11.9 Employee Retirement Contribution Reduction For Miscellaneous Members

If the Board of Administration of the California Public Employees Retirement Systems (CalPERS) informs the parties in writing that it has determined that the recent temporary arrangement whereby state employees were relieved of paying into their retirement fund may be extended for 12 months and that such an extension would be fiduciarily sound and meet the Board's established actuarial standards, which in turn provides temporary cash flow relief to the State, the parties will agree to the following:

1.   Effective the first of the pay period following approval by the CalPERS Board and ratification of the Legislature and continuing for 12 monthly pay periods thereafter, the State agrees to the following:

'        Employees who are miscellaneous and/or industrial members of the first tier plan, and who are subject to Social Security under the Public Employees' Retirement System (CalPERS), shall have their employee retirement contribution rate reduced to zero.

'        Employees who are miscellaneous and/or industrial members of the first tier plan, and who are not subject to Social Security under the Public Employees' Retirement System (CalPERS), shall have their employee retirement contribution rate reduced from 6% of compensation in excess of three hundred seventeen ($317) dollars each month to 1.0% of compensation in excess of three hundred seventeen ($317) dollars each month.

2.   After 12 months, the employee's retirement contribution rate shall be restored to levels in effect on August 30, 2001.

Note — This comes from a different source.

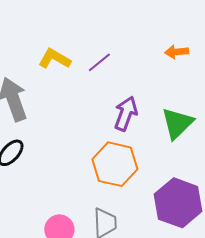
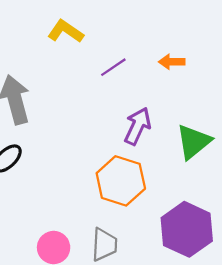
orange arrow: (177, 52) -> (172, 62), moved
yellow L-shape: (55, 59) -> (66, 31), moved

3.   The State employer will continue to ensure that pension benefits are properly funded in accordance with generally accepted actuarial practices.  In accordance with the provisions of the June 20, 2001 communication to DPA from CalPERS' Actuarial & Employer Services Division, effective the date referenced in paragraph 1 above, the State Employers' CalPERS retirement contribution rate shall incorporate the impact resulting from the temporary reduction in the employee retirement contribution rate.  As indicated in the above referenced letter.  '10% of the net unamortized actuarial loss shall be amortized each year.'  However, if the CalPERS Board of Administration alters the amortization schedule referenced above in a manner that accelerates the employer payment obligation, either party to this agreement may declare this section of the Contract, and all obligations set forth herein, to be null and void.  In the event this Contract becomes null and void, the employee retirement contribution rate shall be restored to levels in effect on August 30, 2001, and the parties shall be obligated to immediately meet and confer in good faith to discuss alternative provisions.